Originally posted by novrod
If you're just talking about the concept yes, time machines already exist.

The experiment was already done a couple of years ago and some scientists proved that the laser light they emitted was actually received before it was sent. It was published on Nature, the most relevant scientific journal we have today (I'm proud to have one article there
on a different field).

I do not remember the details but this was just some nanoseconds variation. Light was sent to the future. The receptor machine acknowledged the light reception before it was sent by the emitter machine.

Now, if we talk about going back thats another story.

posted on Feb, 10 2008 @ 02:55 PM
reply to post by DimensionalDetective

I, too, had scoffed at the John Titor stuff. Over the last few days, with the Caucas Results, etc, I could see how some of the things could really be true. Everywhere I go, people are upset about Obama, about Hillary, about John McCain, about the illegal aliens having rights, etc. People are snapping at each other over their political views. It's really creeping me out!
I just really have a bad feeling that America is sinking fast!

posted on Feb, 10 2008 @ 03:27 PM
You're right dominusluciferi but the experiments address different questions.

Does light travels following a straight line? No, it bends like a wave (according to the article you mention).

Things get strange when you repeat the experiment with electrons instead of photons... that experiment was done many years ago and it's rather strange. If you have a plank with 2 holes (left and right, with independent detectors on each one) and aim for the one on the left what do expect to measure?

Both detectors receive the electron... How can 1 electron can be in 2 places at the same time? Magic

The other article is really about timing. It "proves" time travel may happen.

[edit on 10-2-2008 by novrod]

posted on Feb, 10 2008 @ 04:38 PM
I was on Understanding Islam Community read different topics and such (very good site check out ) and came across this Is Time Travel Possible?

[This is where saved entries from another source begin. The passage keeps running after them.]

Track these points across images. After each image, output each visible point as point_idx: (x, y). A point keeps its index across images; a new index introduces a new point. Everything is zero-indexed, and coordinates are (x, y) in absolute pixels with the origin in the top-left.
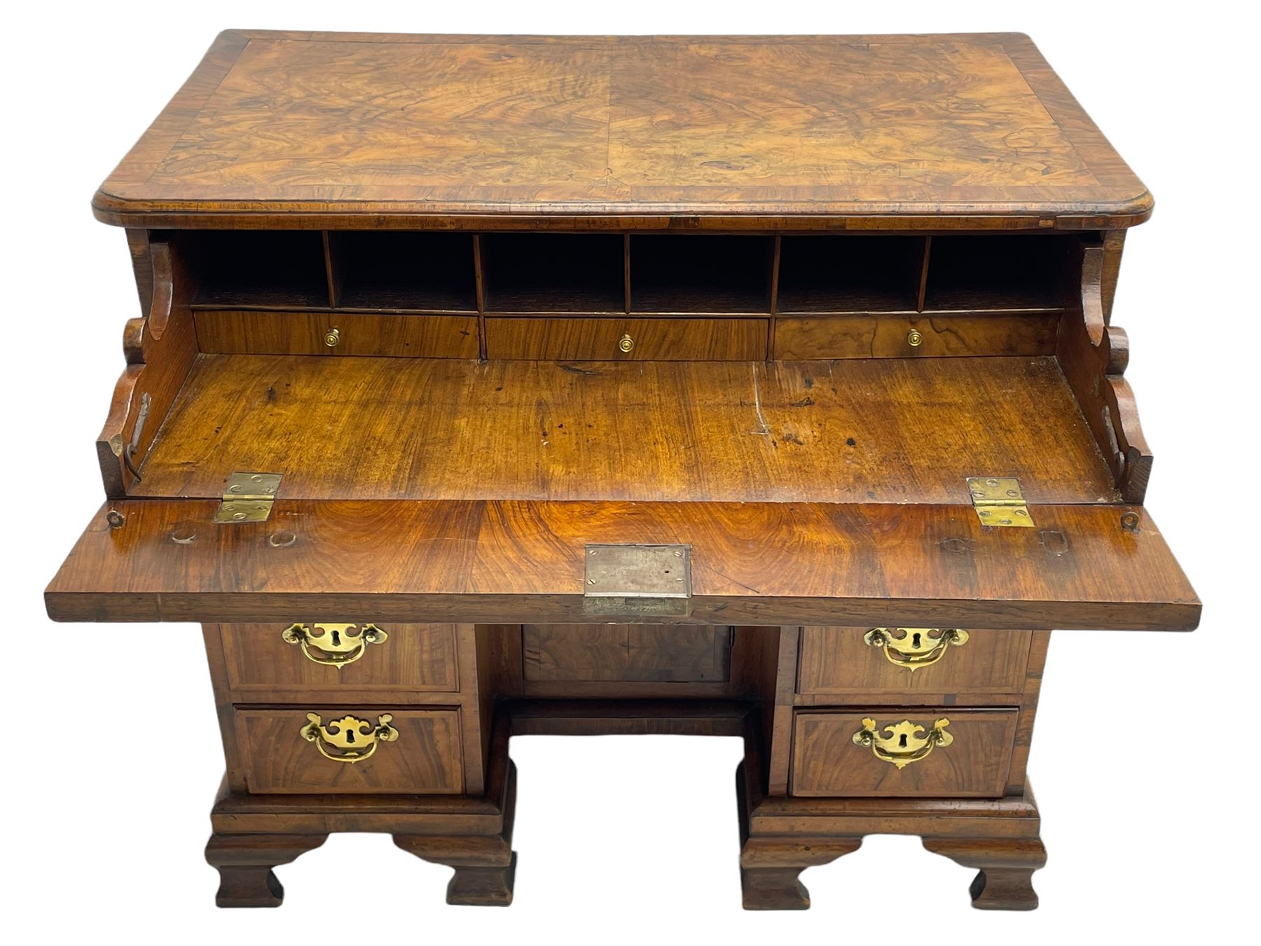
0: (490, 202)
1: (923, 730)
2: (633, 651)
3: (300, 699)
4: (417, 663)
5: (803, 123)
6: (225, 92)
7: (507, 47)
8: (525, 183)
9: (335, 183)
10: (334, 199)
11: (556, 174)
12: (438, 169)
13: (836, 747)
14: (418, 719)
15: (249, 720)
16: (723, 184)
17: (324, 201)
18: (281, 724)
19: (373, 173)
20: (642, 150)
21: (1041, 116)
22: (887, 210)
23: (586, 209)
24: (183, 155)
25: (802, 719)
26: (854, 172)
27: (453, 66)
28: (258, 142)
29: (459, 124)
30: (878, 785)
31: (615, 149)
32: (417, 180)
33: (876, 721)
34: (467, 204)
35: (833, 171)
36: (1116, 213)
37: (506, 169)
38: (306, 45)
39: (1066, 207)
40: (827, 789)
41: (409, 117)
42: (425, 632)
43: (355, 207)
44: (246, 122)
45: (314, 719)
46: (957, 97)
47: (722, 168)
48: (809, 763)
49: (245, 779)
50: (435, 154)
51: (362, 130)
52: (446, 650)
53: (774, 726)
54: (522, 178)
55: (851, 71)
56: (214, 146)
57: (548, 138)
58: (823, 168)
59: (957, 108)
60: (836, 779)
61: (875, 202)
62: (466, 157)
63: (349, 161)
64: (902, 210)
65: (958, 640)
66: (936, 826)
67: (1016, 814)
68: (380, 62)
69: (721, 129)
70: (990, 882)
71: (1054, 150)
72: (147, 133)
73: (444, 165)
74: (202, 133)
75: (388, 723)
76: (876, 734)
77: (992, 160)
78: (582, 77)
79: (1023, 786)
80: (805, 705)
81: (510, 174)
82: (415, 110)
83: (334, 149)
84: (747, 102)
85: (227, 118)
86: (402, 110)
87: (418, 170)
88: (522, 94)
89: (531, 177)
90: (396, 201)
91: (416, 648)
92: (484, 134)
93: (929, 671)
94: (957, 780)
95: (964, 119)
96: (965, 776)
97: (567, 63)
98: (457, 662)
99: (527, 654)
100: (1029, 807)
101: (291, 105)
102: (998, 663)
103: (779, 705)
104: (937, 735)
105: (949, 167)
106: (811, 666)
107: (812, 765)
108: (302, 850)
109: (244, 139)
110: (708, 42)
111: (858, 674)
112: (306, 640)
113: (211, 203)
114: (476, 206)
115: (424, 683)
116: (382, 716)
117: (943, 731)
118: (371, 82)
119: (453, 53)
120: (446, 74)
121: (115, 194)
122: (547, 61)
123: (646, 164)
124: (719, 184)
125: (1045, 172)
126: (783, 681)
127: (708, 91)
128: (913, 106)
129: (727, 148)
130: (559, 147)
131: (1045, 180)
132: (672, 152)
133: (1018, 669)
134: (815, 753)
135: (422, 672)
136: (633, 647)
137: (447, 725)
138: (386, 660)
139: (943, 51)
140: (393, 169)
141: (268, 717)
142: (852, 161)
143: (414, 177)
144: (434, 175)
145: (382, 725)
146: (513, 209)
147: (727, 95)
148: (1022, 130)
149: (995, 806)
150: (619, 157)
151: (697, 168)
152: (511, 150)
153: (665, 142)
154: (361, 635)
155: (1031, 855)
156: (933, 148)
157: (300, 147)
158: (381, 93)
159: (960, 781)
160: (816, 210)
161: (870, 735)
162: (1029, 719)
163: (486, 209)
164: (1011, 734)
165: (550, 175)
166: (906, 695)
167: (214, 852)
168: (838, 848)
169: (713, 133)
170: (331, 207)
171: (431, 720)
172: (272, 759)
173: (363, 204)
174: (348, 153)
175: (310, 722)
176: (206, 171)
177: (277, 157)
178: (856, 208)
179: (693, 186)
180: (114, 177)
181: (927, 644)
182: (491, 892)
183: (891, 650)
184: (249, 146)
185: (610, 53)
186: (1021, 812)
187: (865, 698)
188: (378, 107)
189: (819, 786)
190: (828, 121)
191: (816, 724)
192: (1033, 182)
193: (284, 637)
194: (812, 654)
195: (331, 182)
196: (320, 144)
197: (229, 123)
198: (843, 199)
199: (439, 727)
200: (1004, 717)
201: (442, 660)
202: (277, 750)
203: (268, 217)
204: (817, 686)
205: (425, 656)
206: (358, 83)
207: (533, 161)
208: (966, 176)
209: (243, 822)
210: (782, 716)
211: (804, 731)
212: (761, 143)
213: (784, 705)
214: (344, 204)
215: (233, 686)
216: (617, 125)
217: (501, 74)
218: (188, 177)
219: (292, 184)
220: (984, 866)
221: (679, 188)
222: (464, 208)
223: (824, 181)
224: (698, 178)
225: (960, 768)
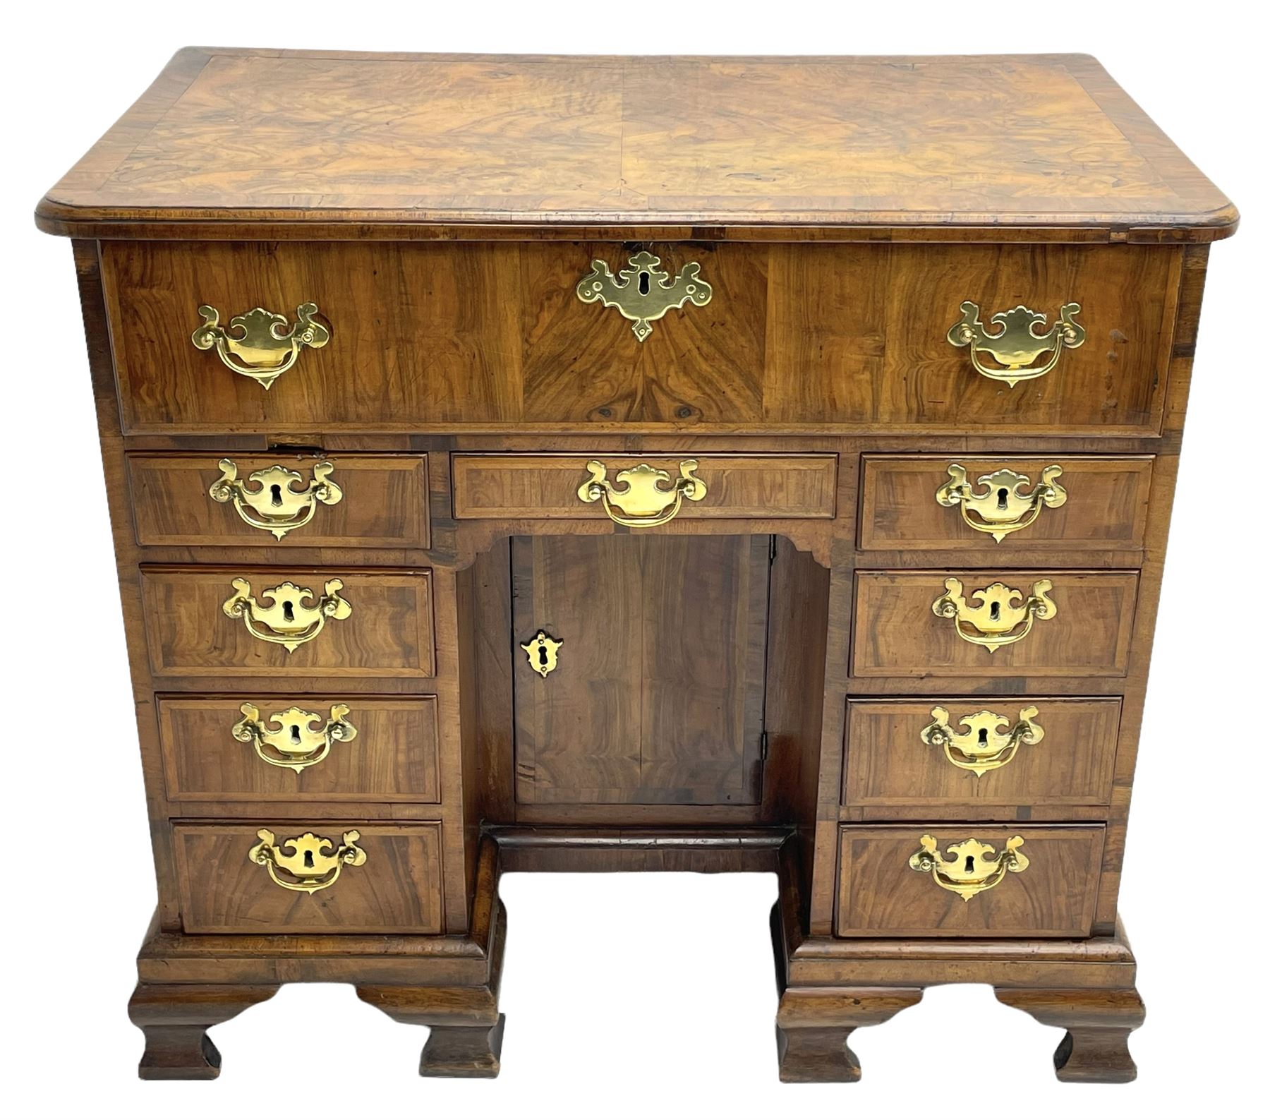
0: (488, 210)
1: (993, 851)
2: (646, 766)
3: (251, 812)
4: (391, 766)
5: (842, 138)
6: (184, 106)
7: (504, 65)
8: (529, 193)
9: (312, 192)
10: (312, 207)
11: (563, 184)
12: (429, 180)
13: (890, 873)
14: (390, 837)
15: (188, 839)
16: (752, 194)
17: (301, 209)
18: (227, 843)
19: (354, 183)
20: (660, 162)
21: (1111, 132)
22: (937, 220)
23: (597, 219)
24: (138, 165)
25: (849, 837)
26: (900, 184)
27: (444, 83)
28: (224, 153)
29: (453, 138)
30: (941, 921)
31: (629, 162)
32: (404, 189)
33: (937, 840)
34: (463, 213)
35: (876, 183)
36: (1196, 225)
37: (507, 179)
38: (277, 62)
39: (1140, 218)
40: (879, 927)
41: (394, 131)
42: (401, 727)
43: (336, 215)
44: (209, 135)
45: (267, 837)
46: (1015, 115)
47: (751, 180)
48: (858, 894)
49: (180, 916)
50: (426, 166)
51: (343, 142)
52: (426, 749)
53: (816, 848)
54: (524, 188)
55: (894, 90)
56: (174, 157)
57: (553, 151)
58: (864, 180)
59: (1015, 124)
60: (891, 914)
61: (924, 212)
62: (460, 168)
63: (329, 171)
64: (955, 220)
65: (1032, 736)
66: (1010, 973)
67: (1106, 958)
68: (361, 79)
69: (749, 143)
70: (1078, 1046)
71: (1126, 164)
72: (98, 144)
73: (436, 175)
74: (160, 144)
75: (354, 842)
76: (937, 856)
77: (1056, 173)
78: (591, 94)
79: (1114, 923)
80: (852, 820)
81: (511, 184)
82: (401, 125)
83: (310, 160)
84: (777, 118)
85: (187, 131)
86: (387, 124)
87: (406, 180)
88: (523, 109)
89: (534, 187)
90: (382, 209)
91: (391, 746)
92: (480, 146)
93: (998, 775)
94: (1035, 914)
95: (1022, 134)
96: (1045, 911)
97: (573, 81)
98: (438, 764)
99: (520, 769)
100: (1122, 950)
101: (261, 118)
102: (1079, 765)
103: (820, 820)
104: (1008, 857)
105: (1006, 179)
106: (859, 770)
107: (861, 896)
108: (246, 1005)
109: (208, 150)
110: (733, 62)
111: (914, 780)
112: (260, 737)
113: (172, 211)
114: (473, 215)
115: (398, 791)
116: (348, 833)
117: (1016, 853)
118: (351, 98)
119: (443, 71)
120: (435, 91)
121: (62, 201)
122: (550, 79)
123: (664, 175)
124: (747, 194)
125: (1115, 185)
126: (826, 790)
127: (734, 108)
128: (966, 122)
129: (756, 161)
130: (566, 159)
131: (1115, 192)
132: (694, 164)
133: (1103, 774)
134: (865, 881)
135: (396, 778)
136: (646, 761)
137: (425, 846)
138: (354, 762)
139: (999, 71)
140: (379, 179)
141: (211, 834)
142: (896, 173)
143: (401, 187)
144: (424, 185)
145: (347, 845)
146: (514, 218)
147: (754, 112)
148: (1090, 146)
149: (1081, 949)
150: (633, 167)
151: (723, 179)
152: (511, 162)
153: (684, 155)
154: (326, 730)
155: (1125, 1011)
156: (988, 162)
157: (271, 158)
158: (362, 108)
159: (1038, 916)
160: (858, 221)
161: (931, 858)
162: (1119, 838)
163: (484, 217)
164: (1096, 857)
165: (555, 184)
166: (972, 807)
167: (140, 1005)
168: (894, 1000)
169: (740, 147)
170: (308, 215)
171: (405, 839)
172: (214, 888)
173: (345, 212)
174: (326, 164)
175: (262, 840)
176: (165, 180)
177: (246, 167)
178: (903, 218)
179: (719, 196)
180: (61, 185)
181: (997, 743)
182: (474, 1059)
183: (953, 750)
184: (214, 157)
185: (621, 71)
186: (1112, 956)
187: (923, 811)
188: (361, 121)
189: (870, 925)
190: (869, 137)
191: (865, 844)
192: (1104, 194)
193: (234, 733)
194: (859, 756)
195: (307, 191)
196: (295, 155)
197: (191, 136)
198: (888, 209)
199: (415, 848)
200: (1088, 834)
201: (421, 763)
202: (219, 876)
203: (235, 226)
204: (866, 796)
205: (401, 758)
206: (337, 99)
207: (537, 173)
208: (1026, 187)
209: (177, 970)
210: (824, 835)
211: (851, 852)
212: (793, 156)
213: (827, 820)
214: (323, 212)
215: (171, 796)
216: (631, 139)
217: (498, 91)
218: (145, 186)
219: (264, 192)
220: (1070, 1024)
221: (702, 198)
222: (459, 217)
223: (866, 192)
224: (724, 188)
225: (1038, 899)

one thing is for sure, everybody loves to speculate on time travel! I myself have been tempted to dig a deep hole and put a box (that will hold up for eons) and put a letter in it asking for a visit from a time traveler (maybe in the letter tell them to meet me at a specific place on a certain date etc..) I also wonder if anyone here has read "Ligthning by Dean Koontz" If you haven't you should it is one hell of a book that involves "time travel" very hard to put this book down once you start and thats no lie!!